Question

我正在python上运行线性回归问题，不幸的是我的代码未显示任何结果。它没有显示任何编译时问题，但也没有提供任何答案。不知道我的计算机是否速度太慢，迭代次数太多或其他。

预期输出值theta 陷入无限循环

代码：

import pandas as p
# Using pandas to read features from our training set
dinit = p.read_csv('train.csv')
df = p.read_csv('train.csv')

b = list([df['crim'],df['zn'],df['indus'],df['chas'],df['nox'],df['rm'],df['age'],df['dis'],df['rad'],df['tax'],df['ptratio'],df['black'],df['lstat'],df['medv']])

bmean = [0,0,0,0,0,0,0,0,0,0,0,0,0,0]
# Calculating mean
for i in range(14):
    for j in range(333):
        bmean[i] += b[i][j]
for i in range(14):
    bmean[i] /= 333
bsigma = [0,0,0,0,0,0,0,0,0,0,0,0,0,0]
# Calculating standard deviation
for i in range(14):
    for j in range(333):
        bsigma[i] += (b[i][j]-bmean[i])**2
for i in range(14):
    bsigma[i] = (bsigma[i]/333)**0.5

# NOTE :- Replace 13 and 333 with dimensions of list+1
# Normalising data
for i in range(14):
    for j in range(333):
        b[i][j] = (b[i][j]-bmean[i])/bsigma[i]
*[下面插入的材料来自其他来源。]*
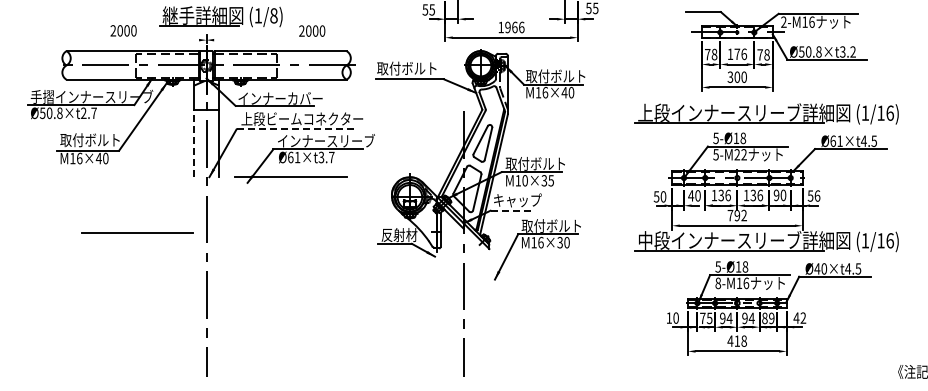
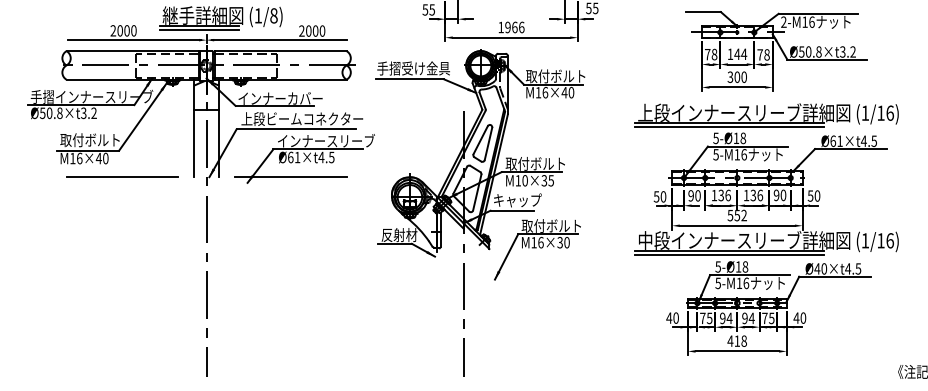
line at (198, 29): none -> present
line at (133, 40): none -> present
line at (279, 40): none -> present
text at (740, 54): 176 -> 144
text at (413, 68): 取付ボルト -> 手摺受け金具
text at (88, 113): Ø50.8×t2.7 -> Ø50.8×t3.2
line at (729, 127): none -> present
line at (296, 129): dashed -> solid
line at (194, 143): dashed -> solid
text at (740, 154): 5-M22 -> 5-M16
text at (326, 157): Ø61×t3.7 -> Ø61×t4.5
text at (691, 195): 40 -> 90
text at (817, 195): 56 -> 50
line at (512, 210): dashed -> solid
text at (733, 215): 792 -> 552
line at (137, 232) position: (137, 232) -> (122, 176)
line at (729, 254): none -> present
text at (718, 282): 8-M16 -> 5-M16
text at (669, 317): 10 -> 40
text at (803, 317): 42 -> 40
text at (768, 318): 89 -> 75
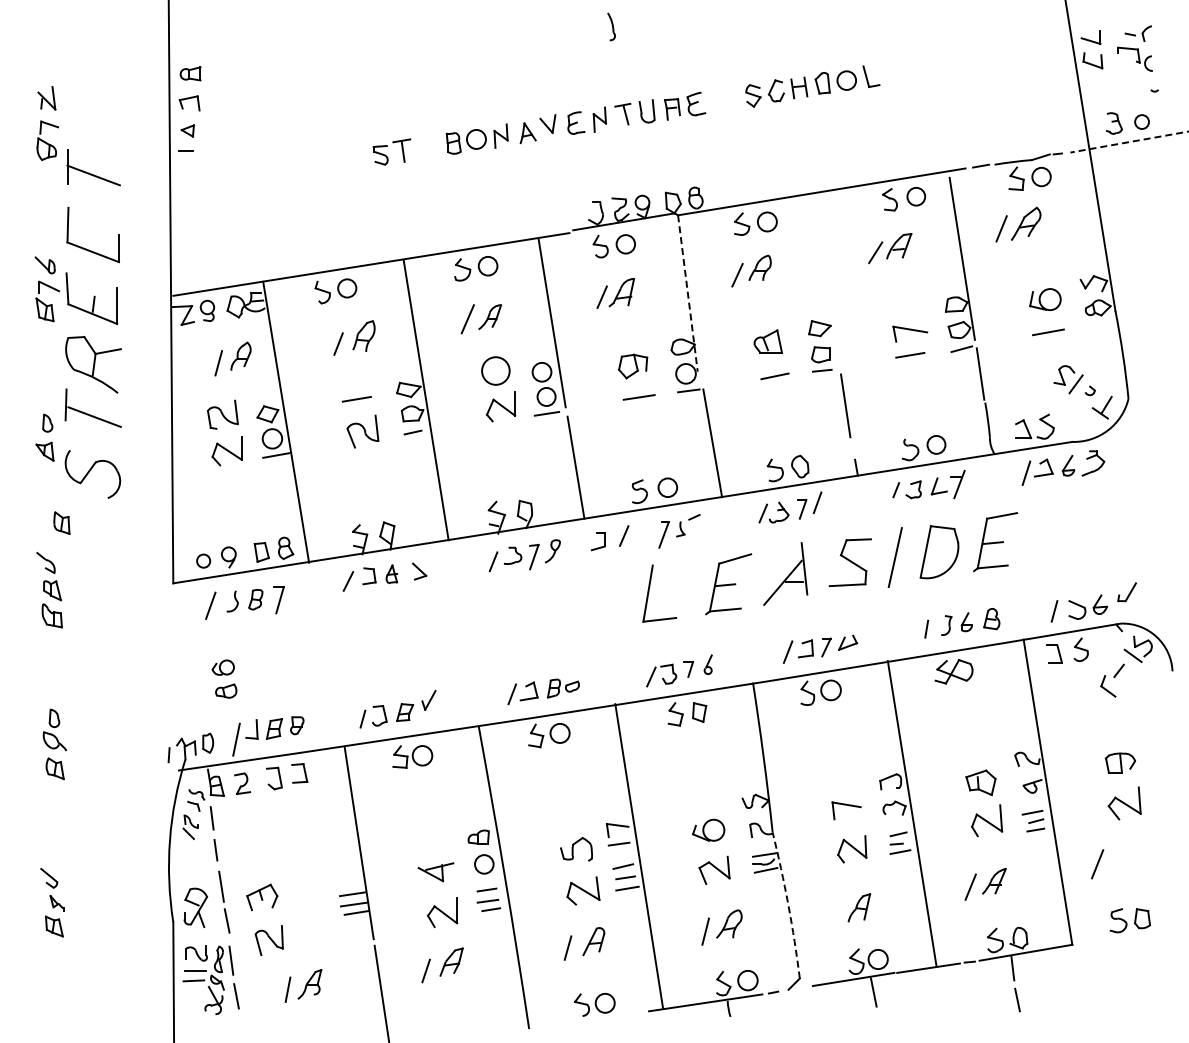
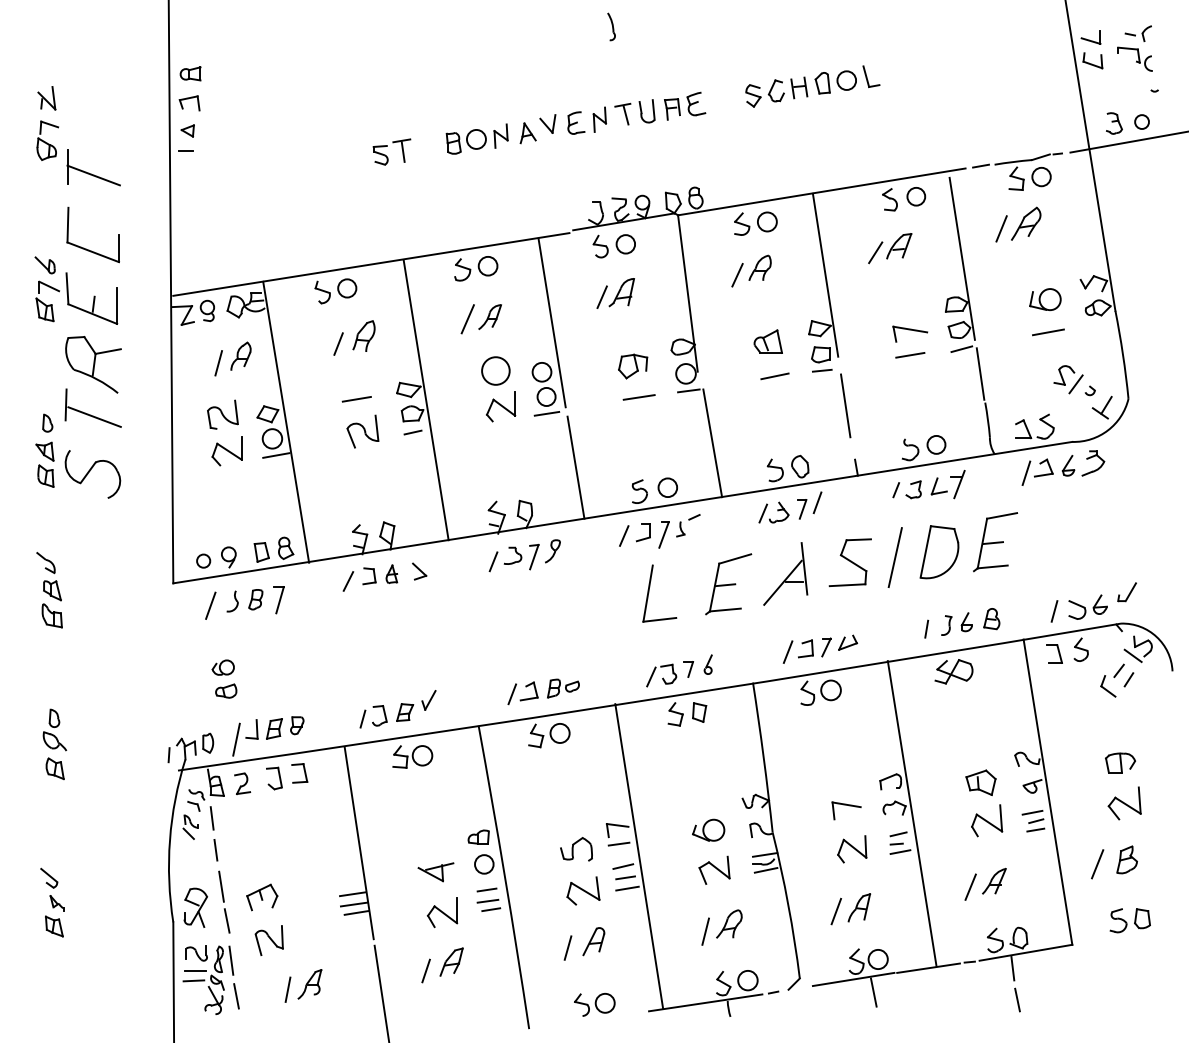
line at (1129, 142): dashed -> solid
line at (825, 274): none -> present
line at (687, 293): dashed -> solid
part at (61, 522) position: (61, 522) -> (45, 475)
part at (597, 541) position: (597, 541) -> (642, 532)
line at (1128, 679): none -> present
part at (1126, 859): none -> present
arc at (788, 905): dashed -> solid
line at (836, 911): none -> present
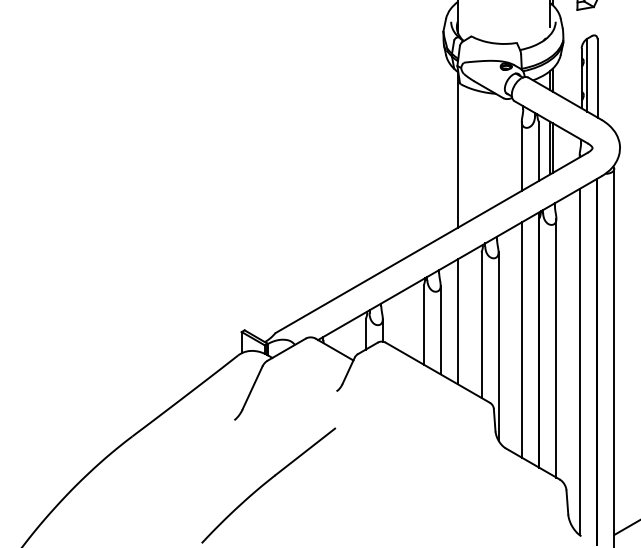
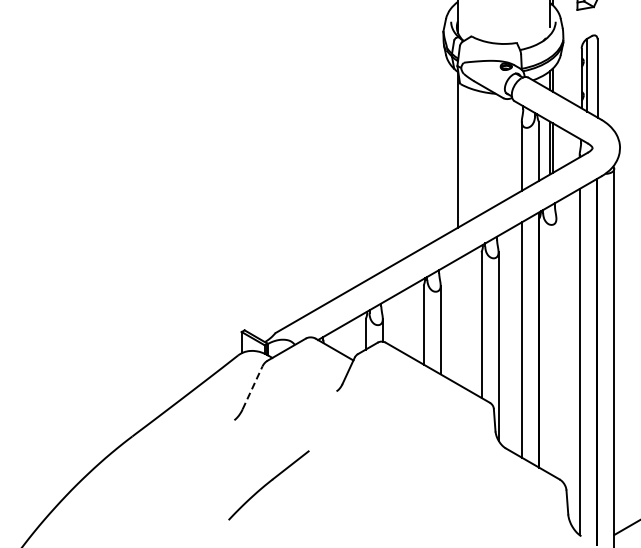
line at (457, 321): present -> none
line at (556, 347): present -> none
line at (252, 387): solid -> dashed
part at (268, 485) size: 136x117 px -> 82x71 px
theta = [0,0,0,0,0,0,0,0,0,0,0,0,0]


def costfun(theta ,b ):
    hypo = 0
    cost = 0
    y = 0
    for j in range(332):
        for i in range(13):
           hypo+=(theta[i]*b[i][j])
           y += b[13][j]
        cost+=(hypo-y)**2
        hypo = 0
        y = 0
    cost/=333
    return cost

print(b)
def GradientDescent(theta, b):
    alpha = 0.1
    hypo = 0
    cost = 0
    y = 0
    while (costfun(theta, b) > 1):
        for j in range(332):
            for i in range(13):
                hypo += (theta[i] * b[i][j])
                y += b[13][j]
            for i in range(13):
                theta[i] = theta[i]-((hypo-y)*b[i][j]*alpha/333)
    return theta
print(bmean)

print(GradientDescent(theta,b))

Answer 1

关于这段代码我要说的太多了，所以让我们从头开始：

0）线性回归的实现方式很多。仅举几例：

sklearn.linear_model.LinearRegression
scipy.stats.linregress
可能很多，但谁在乎，那是最好的

1）如果您正在做数学运算，请使用numpy ...内置矢量化操作，这将避免您进行许多容易出错的循环。例如，下面是代码的前30行：

import numpy as np

# Generate toy data, mu=10, sigma=5
M, N = 1000, 14
features = np.random.normal(10, 5, size=(M,N))

# Normalise
norm = (features - features.mean(axis=0)) / features.std(axis=0)

# Initialise theta
theta = np.zeros(N)

（另外，我应该说，对于熊猫来说，相同的操作几乎可以完成，所以为什么还要麻烦使用列表？）

2）您的成本函数也是如此。线性回归应该像Y = aX + b

一样简单

3）while循环除了检查成本外没有其他停止条件。换句话说，如果您的算法没有收敛（很可能是您问我的话），它将永远不会停止...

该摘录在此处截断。